Groups like Lesbians Who Tech (LWT) work to change both the stereotypes and the demographics of the industry. Started by Leanne Pittsford, founder of design agency Start Somewhere, the LWT community has drawn over 11,000 members worldwide since its start in 2012. She started the organization because she felt that “most of the time [she’d] be the only woman in the room, the only queer woman in the room… [she] felt like there was something missing.” This lack of visibility is one of the core issues LWT aims to address, and through the recognitions of other queer women and the connections made at their events, they succeed. The organization also creates a platform for discussions of technological advancements and of the issues the community faces. One of the most impactful effects the organization has had on its members has to be the networking opportunities and exposure for small, queer start-ups. Robyn Exton, founder of a lesbian dating app called Her, has said that the organization has “literally changed [her] life” because after attending an event, her “user-base doubled in the space of two days and doubled again in two weeks.” Thanks to LWT, queer women in tech can now easily receive support and achieve success in ways that they couldn’t before.

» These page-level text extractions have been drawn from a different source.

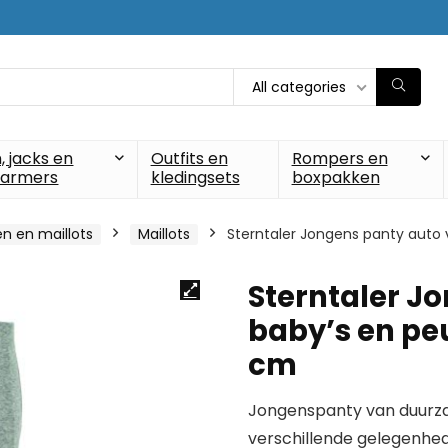
All categories
, jacks en
Outfits en
Rompers en
armers
kledingsets
boxpakken
n en maillots
Maillots
Sterntaler Jongens panty auto v
Sterntaler J
baby’s en peut
cm
Jongenspanty van duurzam
verschillende gelegenhed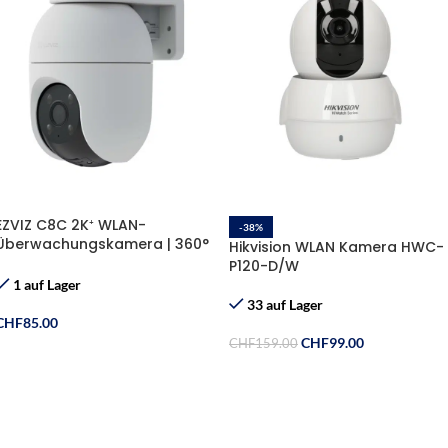
EZVIZ C8C 2K⁺ WLAN-
-38%
Überwachungskamera | 360°
Hikvision WLAN Kamera HWC-
Sicht & KI-Erkennung
P120-D/W
1 auf Lager
33 auf Lager
CHF
85.00
CHF
99.00
CHF
159.00
In Den Warenkorb
In Den Warenkorb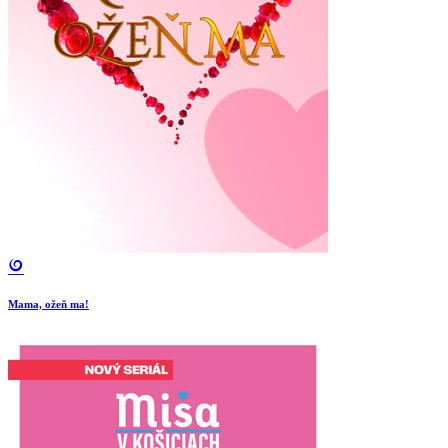
Mama, ožeň ma!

How did LWT achieve all of this in such a short time? Leanne Pittsford claims that the group’s success is foremost due to leadership. She says that in order to have a successful organization, business, or movement, “you have to think about what you want to represent, and then you need to build the leadership team to reflect that.” For LWT and other LGBTQIA+ groups specifically, “you better have trans people, you better have bisexual people, you better have people of color, and you better have women involved.”It is key to be intentional about the representation within leadership teams so that every single speech, event, and summit reaches and connects with all possible members. LWT could have easily become a movement for white, cis lesbians, but because of the diversity within leadership, there is diversity within membership. Because of the far-reaching mission and message of the group, membership has exploded and the group just keeps on growing.

As of right now, the organization is working on a new goal: giving funds and sending queer women without other opportunities to coding bootcamp. The scholarship they aim to offer is named after Edie Windsor, an LGBTQIA+ activist and former technology manager at IBM. It is too late to donate, because as of May 19th, they have reached their goal of $100,000. However, if you are a queer woman interested in tech and want to look into the Edie Windsor scholarship, it is not too late to apply. As for joining the local San Francisco chapter, there is always room for new members.

 

 

Amelia Henry is a Guest Contributor at InQueery.